“Una leadership che ha resistito allo tsunami di una pandemia che ha generato una profonda sofferenza in tutta la filiera della pelle”. UNIC – Concerie Italiane condivide i dati di settore relativi al primo semestre 2021, confermando l’inversione dell’inerzia congiunturale rispetto al 2020. Spiegando che, rispetto alla prima metà del 2019, quando ancora si viveva in un mondo pre Covid, “il trend di recupero non è stato ancora completato ed è in corso”. E manifestando una viva preoccupazione per i generalizzati e “pesanti” rincari delle materie prime.
Quasi un miliardo in meno
L’analisi UNIC prende le mosse dal 2020, anno in cui “è stato bruciato quasi un miliardo di euro sia in termini di produzione che di export”. Infatti, “il valore della produzione conciaria italiana nell’annata passata è stato di 3,5 miliardi di euro, in calo del 23% sul 2019. Le esportazioni hanno chiuso a 2,5% miliardi di euro, arretrando del 25%”. Inevitabile, vien da dire, visti i “ripetuti lockdown (anche produttivi, ndr), la scarsa mobilità internazionale e la conseguente flessione generalizzata dei consumi che ha colpito la clientela”.
Il primo semestre 2021
La prima metà del 2021, “come atteso, ha invertito l’inerzia congiunturale – continua UNIC -. I volumi di produzione sono cresciuti del 20,7% su base annua, il fatturato settoriale del 25,3% e l’export (che vale il 75% della produzione) del 28%”. Il vero riscontro (“più essenziale e significativo” scrive UNIC) è, però, con i “dati precedenti alla pandemia e relativi al primo semestre 2019”. Ecco, allora, che “nella prima metà del 2021, rispetto a due anni fa, la pelle italiana mostra il -10,4% in volume e il -15,5% in fatturato, con esportazioni al -16,4%. Il settore appare quindi sulla buona strada per recuperare i livelli pre-Covid19 in tempi non eccessivamente lunghi”.
L’export
Quel che manca è “ancora una tendenza positiva forte e in grado di coinvolgere tutti i segmenti e i distretti di produzione. Questa assoluta impossibilità di generalizzare i trend in corso si riflette, per esempio, anche sulle performance dei Paesi di destinazione delle pelli italiane”. Per esempio: “Le esportazioni verso la Cina (inclusa Hong Kong) crescono del 39% sul 2020, ma restano lontane dai valori del 2019: -25%. Situazione simile per i flussi destinati ai principali partner europei”. Nell’ordine: “Francia (+21% sul 2020, -21% sul 2019), Germania (rispettivamente +19% e -16%), Spagna (+17%, -35%), Portogallo (+18%, -8%), Polonia (+25%, -12%), Romania (+30%, -18%), Serbia (+41%, -10%), Regno Unito (+28%, -26%)”. Esistono, per fortuna, “eccezioni positive, come il Vietnam che cresce del 68% sul 2020, ma anche del 16% rispetto al 2019”. Ma anche “gli USA (+41% sul 2020 e +3% sul 2019) e l’emergente Messico (flussi raddoppiati rispetto all’anno scorso e +42% su due anni fa)”.
Tipologie e destinazioni
L’assoluta impossibilità di generalizzare affligge anche le destinazioni manifatturiere della pelle italiana.
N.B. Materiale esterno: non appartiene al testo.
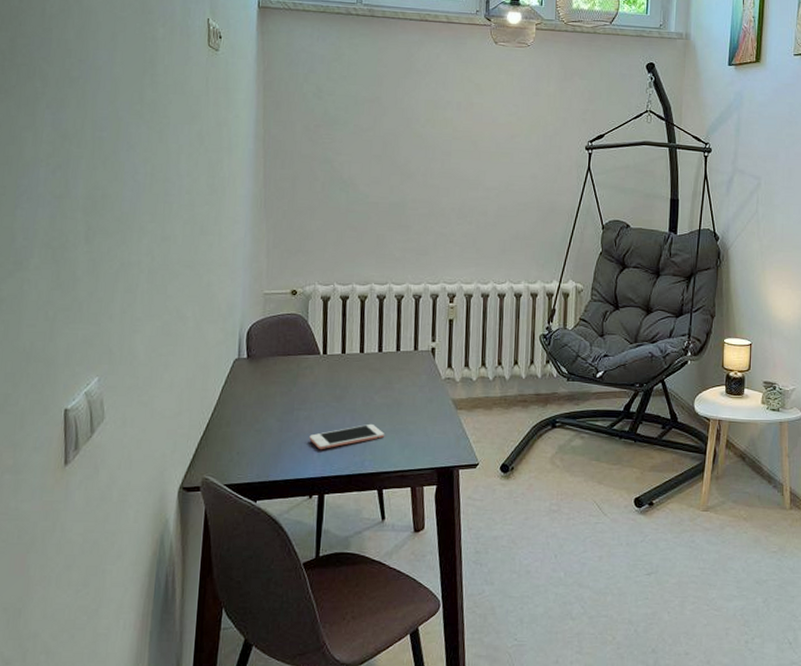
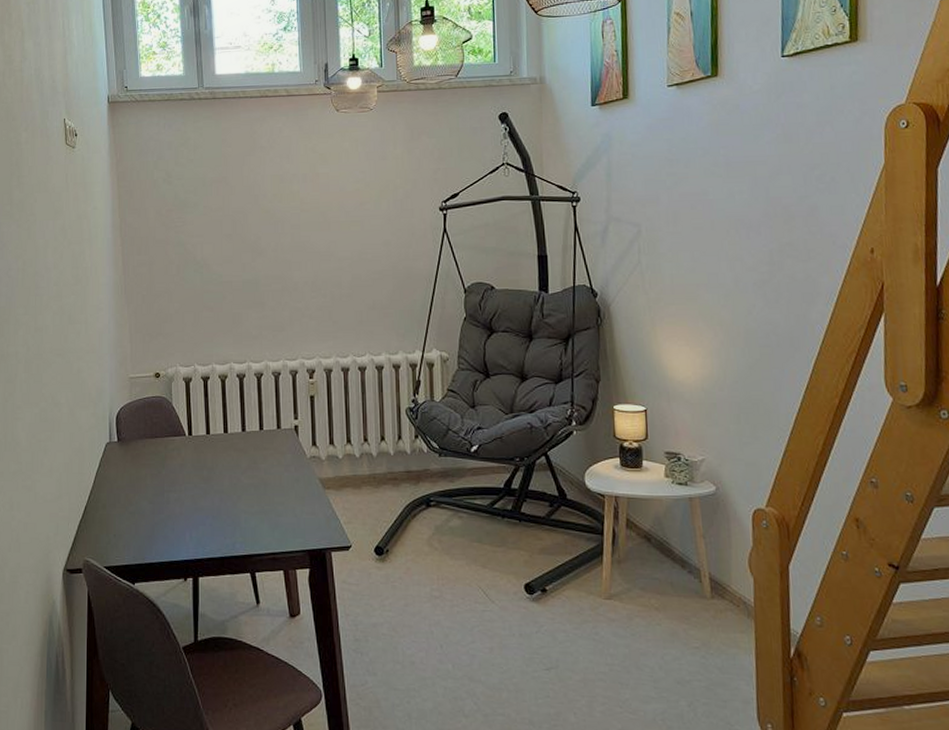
cell phone: present [309,423,385,450] -> none [181,505,254,532]

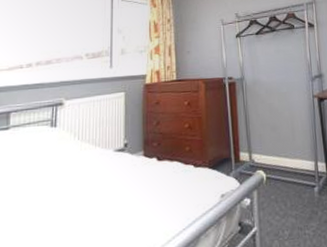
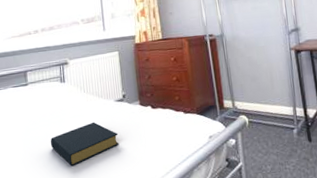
hardback book: none [27,176,114,234] -> present [50,122,120,167]

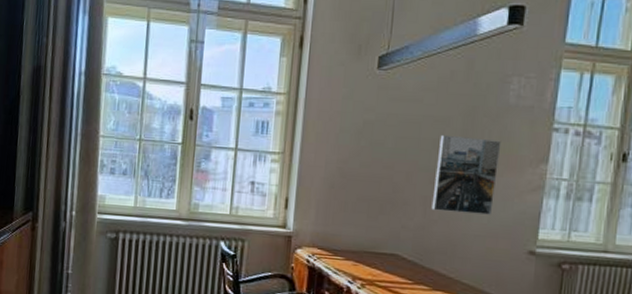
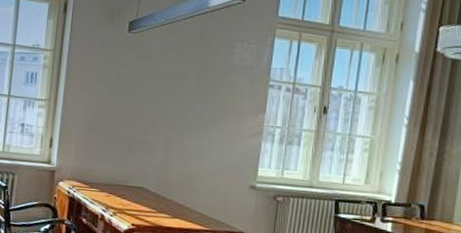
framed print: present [431,134,502,215] -> none [171,88,228,155]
Per esempio, “crescono le vendite di pelli per arredamento”. Mentre “il recupero è, invece, solo parziale per pelletteria e, soprattutto, automotive. La calzatura, seppur in rialzo sul 2020, rimane quella più in difficoltà. Per quanto riguarda la tipologia di pelli, la ripresa appare generalmente più consistente per le pelli bovine, soprattutto medio-grandi, e per le ovine. Persistenti cali per le capre”.
Allarme prezzi materie prime
“Sopra questa situazione di faticoso, ma strenuo recupero – conclude UNIC – incombe, però, una pericolosissima spada di Damocle”. In altre parole: “Quella dei prezzi delle materie prime, cresciute in media del 25% da gennaio a giugno 2021 e nientemeno che del 45% rispetto al 2020, con punte anche superiori al 65% per alcune tipologie di pelle grezza”. Non solo. Questo “fenomeno di crescita incontrollata coinvolge in modo sostanziale anche la fornitura di ausiliari chimici”. Il rischio, dunque, è grosso. “Questa tendenza al rialzo, non accompagnandosi a una ripresa diffusa e convinta di domanda e consumo, potrebbe inibire in maniera pesante il ritmo e l’intensità del recupero, con conseguenze anche molto gravi sul piano della sostenibilità finanziaria del settore”.